Stated exercise.
Please write out all of the material below again with "SExtractor" substituted for every "Source Extractor" and nothing else changed, leaving out the pictures.

— Begin —

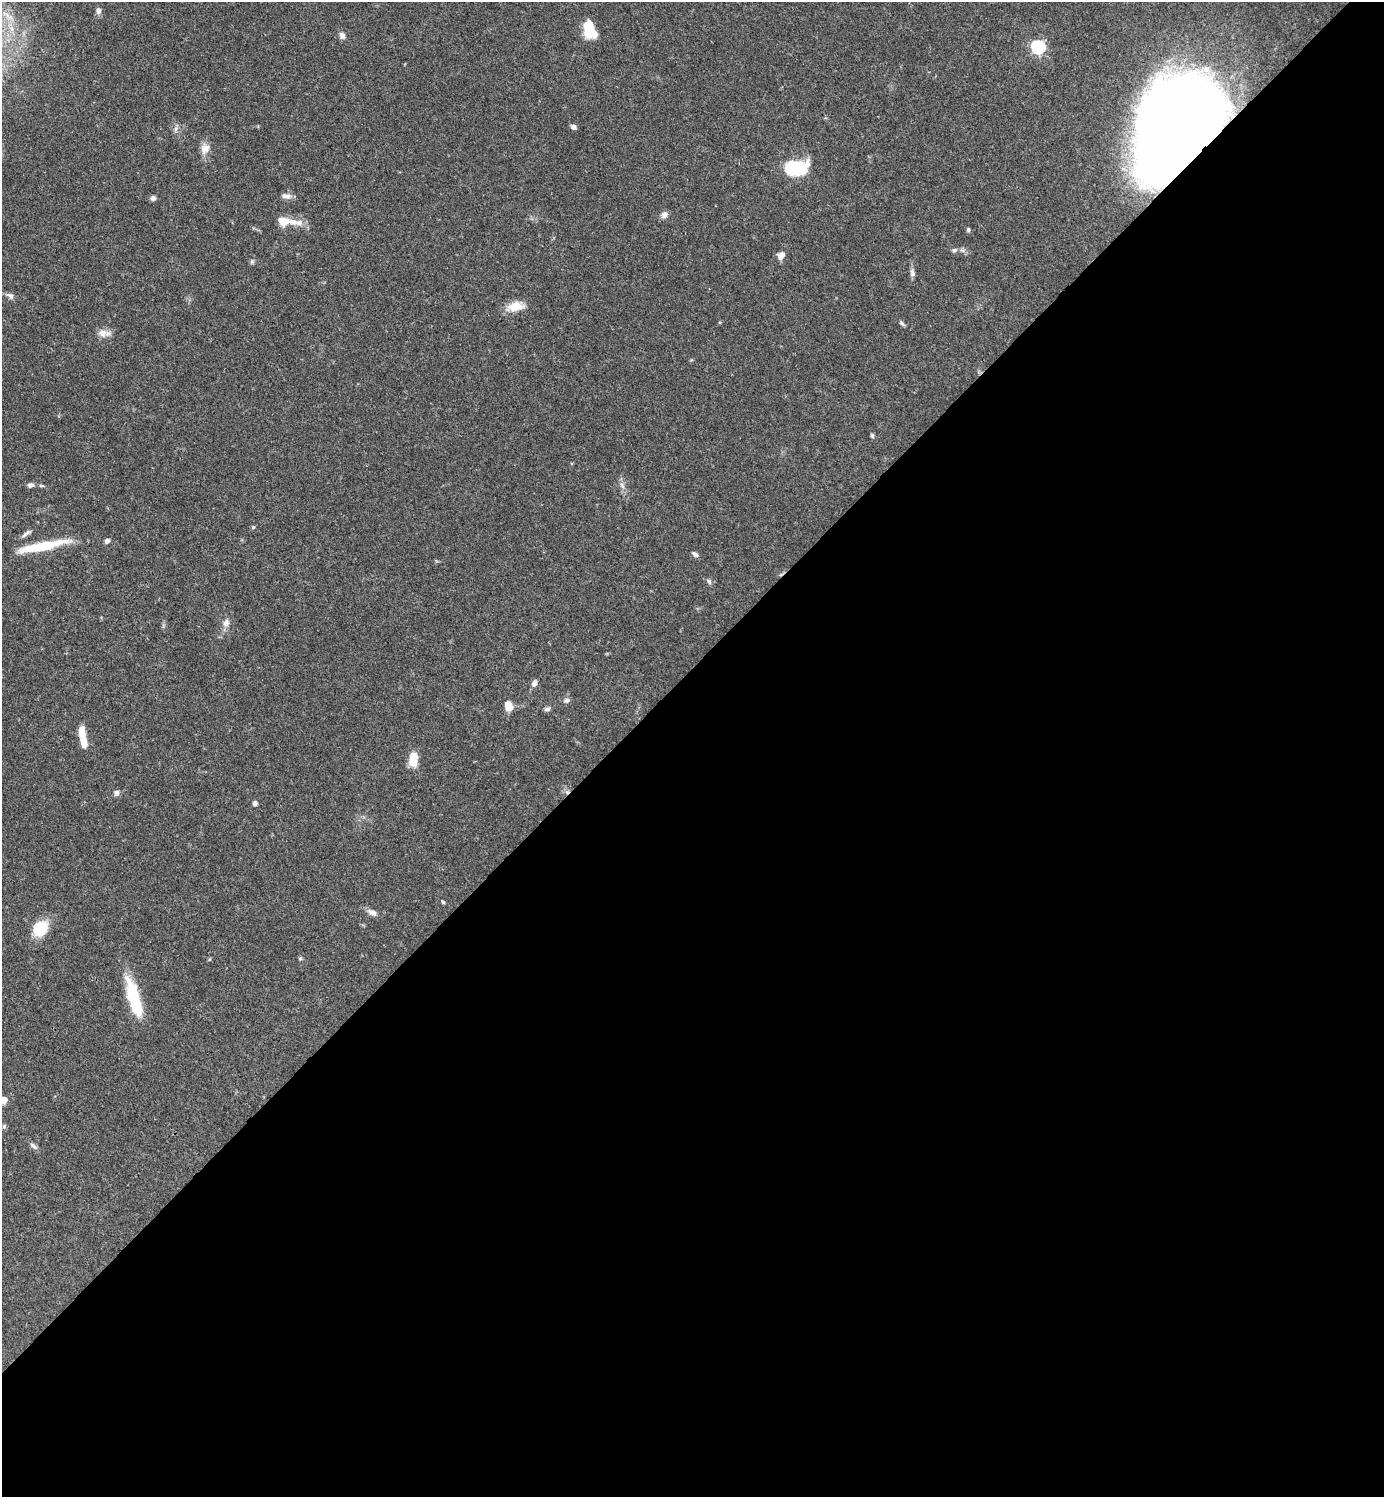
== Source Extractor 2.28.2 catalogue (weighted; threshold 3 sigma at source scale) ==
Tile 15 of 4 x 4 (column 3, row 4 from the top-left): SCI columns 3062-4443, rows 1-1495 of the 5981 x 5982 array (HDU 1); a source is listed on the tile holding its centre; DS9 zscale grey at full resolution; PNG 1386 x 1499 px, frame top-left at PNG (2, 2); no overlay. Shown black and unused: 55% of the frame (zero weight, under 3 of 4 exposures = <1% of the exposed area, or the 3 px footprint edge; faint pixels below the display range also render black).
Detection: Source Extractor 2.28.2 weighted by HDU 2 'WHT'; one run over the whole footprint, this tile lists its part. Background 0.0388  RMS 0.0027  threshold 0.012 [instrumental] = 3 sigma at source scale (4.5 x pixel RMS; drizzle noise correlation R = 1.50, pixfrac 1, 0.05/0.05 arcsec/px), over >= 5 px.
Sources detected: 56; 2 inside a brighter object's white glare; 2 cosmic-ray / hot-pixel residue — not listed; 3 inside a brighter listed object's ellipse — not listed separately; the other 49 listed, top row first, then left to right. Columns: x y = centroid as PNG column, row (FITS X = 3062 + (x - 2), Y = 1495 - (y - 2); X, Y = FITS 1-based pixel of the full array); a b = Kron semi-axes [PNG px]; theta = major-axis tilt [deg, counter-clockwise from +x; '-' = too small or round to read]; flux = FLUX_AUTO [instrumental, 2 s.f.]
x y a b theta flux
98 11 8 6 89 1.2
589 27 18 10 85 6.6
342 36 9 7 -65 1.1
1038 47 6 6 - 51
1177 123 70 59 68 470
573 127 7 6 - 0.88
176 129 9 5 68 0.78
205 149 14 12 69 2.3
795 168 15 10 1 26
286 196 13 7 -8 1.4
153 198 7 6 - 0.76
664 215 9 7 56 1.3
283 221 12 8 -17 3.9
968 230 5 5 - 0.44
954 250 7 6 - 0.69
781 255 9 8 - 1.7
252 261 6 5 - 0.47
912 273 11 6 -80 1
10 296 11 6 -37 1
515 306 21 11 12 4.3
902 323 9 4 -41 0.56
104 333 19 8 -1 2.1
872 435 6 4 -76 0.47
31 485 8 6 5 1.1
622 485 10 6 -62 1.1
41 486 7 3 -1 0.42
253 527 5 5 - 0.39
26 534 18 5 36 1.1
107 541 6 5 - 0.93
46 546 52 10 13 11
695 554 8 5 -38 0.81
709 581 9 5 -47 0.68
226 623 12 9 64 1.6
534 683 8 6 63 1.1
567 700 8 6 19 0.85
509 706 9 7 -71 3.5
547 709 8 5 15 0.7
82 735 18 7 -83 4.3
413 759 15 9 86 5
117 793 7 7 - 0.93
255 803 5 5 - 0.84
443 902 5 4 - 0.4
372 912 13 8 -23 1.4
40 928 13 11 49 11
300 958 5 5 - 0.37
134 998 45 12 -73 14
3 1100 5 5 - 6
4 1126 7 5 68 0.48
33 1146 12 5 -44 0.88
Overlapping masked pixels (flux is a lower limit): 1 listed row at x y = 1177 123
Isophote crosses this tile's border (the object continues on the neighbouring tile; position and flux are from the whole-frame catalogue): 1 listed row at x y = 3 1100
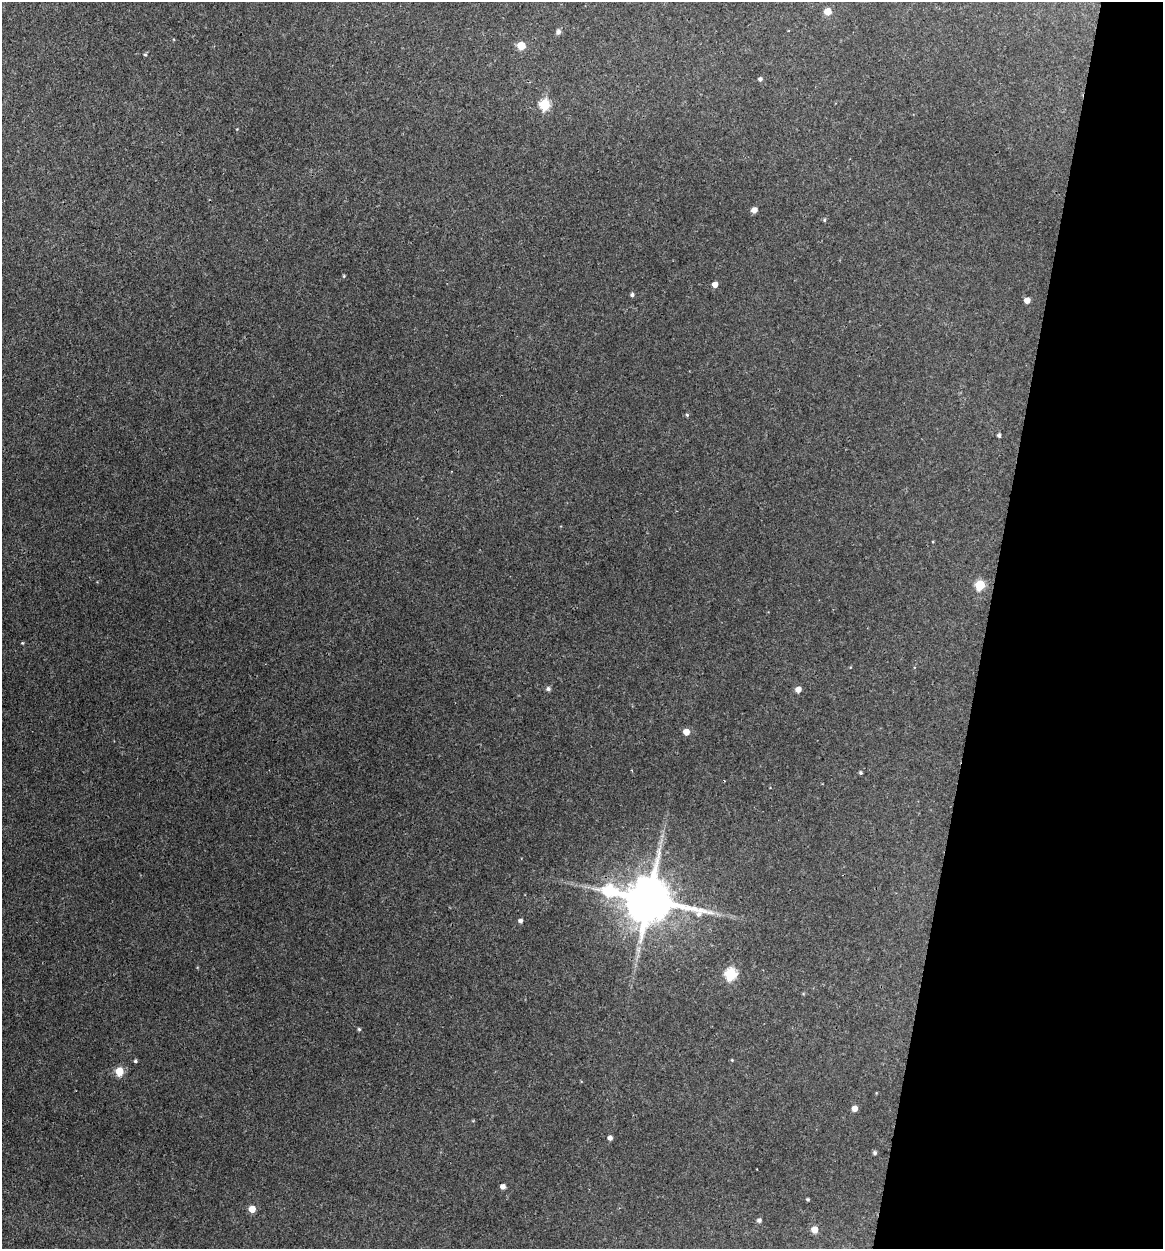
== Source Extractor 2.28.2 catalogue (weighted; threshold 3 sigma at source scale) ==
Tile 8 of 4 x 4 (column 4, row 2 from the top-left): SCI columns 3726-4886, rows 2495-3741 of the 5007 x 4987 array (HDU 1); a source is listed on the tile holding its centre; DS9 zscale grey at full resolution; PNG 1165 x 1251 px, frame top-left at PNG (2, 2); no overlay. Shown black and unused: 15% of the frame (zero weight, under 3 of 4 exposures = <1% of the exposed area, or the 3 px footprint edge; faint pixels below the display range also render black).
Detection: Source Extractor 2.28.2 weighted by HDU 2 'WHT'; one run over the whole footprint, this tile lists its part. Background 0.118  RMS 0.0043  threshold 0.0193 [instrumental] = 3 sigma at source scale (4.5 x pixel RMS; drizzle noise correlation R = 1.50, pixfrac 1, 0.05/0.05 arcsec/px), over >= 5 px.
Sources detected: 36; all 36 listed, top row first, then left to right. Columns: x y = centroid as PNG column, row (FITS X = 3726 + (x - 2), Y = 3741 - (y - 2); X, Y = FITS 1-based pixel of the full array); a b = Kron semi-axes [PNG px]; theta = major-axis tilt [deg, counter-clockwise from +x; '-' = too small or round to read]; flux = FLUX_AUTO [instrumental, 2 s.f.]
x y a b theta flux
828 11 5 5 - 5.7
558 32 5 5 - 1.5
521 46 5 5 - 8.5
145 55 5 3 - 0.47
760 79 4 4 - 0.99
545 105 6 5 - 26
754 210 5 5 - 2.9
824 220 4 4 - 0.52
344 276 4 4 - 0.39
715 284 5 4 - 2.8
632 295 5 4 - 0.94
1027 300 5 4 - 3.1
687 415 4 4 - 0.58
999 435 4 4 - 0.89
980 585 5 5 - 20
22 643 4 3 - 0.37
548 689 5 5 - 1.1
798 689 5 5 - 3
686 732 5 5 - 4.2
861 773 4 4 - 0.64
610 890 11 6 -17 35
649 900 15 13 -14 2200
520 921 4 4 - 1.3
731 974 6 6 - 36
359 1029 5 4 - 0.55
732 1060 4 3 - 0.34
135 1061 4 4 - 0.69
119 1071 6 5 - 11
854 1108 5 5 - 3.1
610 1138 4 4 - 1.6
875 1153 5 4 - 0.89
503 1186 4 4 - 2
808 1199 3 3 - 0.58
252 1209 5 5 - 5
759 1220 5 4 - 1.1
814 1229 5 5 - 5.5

— End —

Answer to this task.
== SExtractor 2.28.2 catalogue (weighted; threshold 3 sigma at source scale) ==
Tile 15 of 4 x 4 (column 3, row 4 from the top-left): SCI columns 3062-4443, rows 1-1495 of the 5981 x 5982 array (HDU 1); a source is listed on the tile holding its centre; DS9 zscale grey at full resolution; PNG 1386 x 1499 px, frame top-left at PNG (2, 2); no overlay. Shown black and unused: 55% of the frame (zero weight, under 3 of 4 exposures = <1% of the exposed area, or the 3 px footprint edge; faint pixels below the display range also render black).
Detection: SExtractor 2.28.2 weighted by HDU 2 'WHT'; one run over the whole footprint, this tile lists its part. Background 0.0388  RMS 0.0027  threshold 0.012 [instrumental] = 3 sigma at source scale (4.5 x pixel RMS; drizzle noise correlation R = 1.50, pixfrac 1, 0.05/0.05 arcsec/px), over >= 5 px.
Sources detected: 56; 2 inside a brighter object's white glare; 2 cosmic-ray / hot-pixel residue — not listed; 3 inside a brighter listed object's ellipse — not listed separately; the other 49 listed, top row first, then left to right. Columns: x y = centroid as PNG column, row (FITS X = 3062 + (x - 2), Y = 1495 - (y - 2); X, Y = FITS 1-based pixel of the full array); a b = Kron semi-axes [PNG px]; theta = major-axis tilt [deg, counter-clockwise from +x; '-' = too small or round to read]; flux = FLUX_AUTO [instrumental, 2 s.f.]
x y a b theta flux
98 11 8 6 89 1.2
589 27 18 10 85 6.6
342 36 9 7 -65 1.1
1038 47 6 6 - 51
1177 123 70 59 68 470
573 127 7 6 - 0.88
176 129 9 5 68 0.78
205 149 14 12 69 2.3
795 168 15 10 1 26
286 196 13 7 -8 1.4
153 198 7 6 - 0.76
664 215 9 7 56 1.3
283 221 12 8 -17 3.9
968 230 5 5 - 0.44
954 250 7 6 - 0.69
781 255 9 8 - 1.7
252 261 6 5 - 0.47
912 273 11 6 -80 1
10 296 11 6 -37 1
515 306 21 11 12 4.3
902 323 9 4 -41 0.56
104 333 19 8 -1 2.1
872 435 6 4 -76 0.47
31 485 8 6 5 1.1
622 485 10 6 -62 1.1
41 486 7 3 -1 0.42
253 527 5 5 - 0.39
26 534 18 5 36 1.1
107 541 6 5 - 0.93
46 546 52 10 13 11
695 554 8 5 -38 0.81
709 581 9 5 -47 0.68
226 623 12 9 64 1.6
534 683 8 6 63 1.1
567 700 8 6 19 0.85
509 706 9 7 -71 3.5
547 709 8 5 15 0.7
82 735 18 7 -83 4.3
413 759 15 9 86 5
117 793 7 7 - 0.93
255 803 5 5 - 0.84
443 902 5 4 - 0.4
372 912 13 8 -23 1.4
40 928 13 11 49 11
300 958 5 5 - 0.37
134 998 45 12 -73 14
3 1100 5 5 - 6
4 1126 7 5 68 0.48
33 1146 12 5 -44 0.88
Overlapping masked pixels (flux is a lower limit): 1 listed row at x y = 1177 123
Isophote crosses this tile's border (the object continues on the neighbouring tile; position and flux are from the whole-frame catalogue): 1 listed row at x y = 3 1100
== SExtractor 2.28.2 catalogue (weighted; threshold 3 sigma at source scale) ==
Tile 8 of 4 x 4 (column 4, row 2 from the top-left): SCI columns 3726-4886, rows 2495-3741 of the 5007 x 4987 array (HDU 1); a source is listed on the tile holding its centre; DS9 zscale grey at full resolution; PNG 1165 x 1251 px, frame top-left at PNG (2, 2); no overlay. Shown black and unused: 15% of the frame (zero weight, under 3 of 4 exposures = <1% of the exposed area, or the 3 px footprint edge; faint pixels below the display range also render black).
Detection: SExtractor 2.28.2 weighted by HDU 2 'WHT'; one run over the whole footprint, this tile lists its part. Background 0.118  RMS 0.0043  threshold 0.0193 [instrumental] = 3 sigma at source scale (4.5 x pixel RMS; drizzle noise correlation R = 1.50, pixfrac 1, 0.05/0.05 arcsec/px), over >= 5 px.
Sources detected: 36; all 36 listed, top row first, then left to right. Columns: x y = centroid as PNG column, row (FITS X = 3726 + (x - 2), Y = 3741 - (y - 2); X, Y = FITS 1-based pixel of the full array); a b = Kron semi-axes [PNG px]; theta = major-axis tilt [deg, counter-clockwise from +x; '-' = too small or round to read]; flux = FLUX_AUTO [instrumental, 2 s.f.]
x y a b theta flux
828 11 5 5 - 5.7
558 32 5 5 - 1.5
521 46 5 5 - 8.5
145 55 5 3 - 0.47
760 79 4 4 - 0.99
545 105 6 5 - 26
754 210 5 5 - 2.9
824 220 4 4 - 0.52
344 276 4 4 - 0.39
715 284 5 4 - 2.8
632 295 5 4 - 0.94
1027 300 5 4 - 3.1
687 415 4 4 - 0.58
999 435 4 4 - 0.89
980 585 5 5 - 20
22 643 4 3 - 0.37
548 689 5 5 - 1.1
798 689 5 5 - 3
686 732 5 5 - 4.2
861 773 4 4 - 0.64
610 890 11 6 -17 35
649 900 15 13 -14 2200
520 921 4 4 - 1.3
731 974 6 6 - 36
359 1029 5 4 - 0.55
732 1060 4 3 - 0.34
135 1061 4 4 - 0.69
119 1071 6 5 - 11
854 1108 5 5 - 3.1
610 1138 4 4 - 1.6
875 1153 5 4 - 0.89
503 1186 4 4 - 2
808 1199 3 3 - 0.58
252 1209 5 5 - 5
759 1220 5 4 - 1.1
814 1229 5 5 - 5.5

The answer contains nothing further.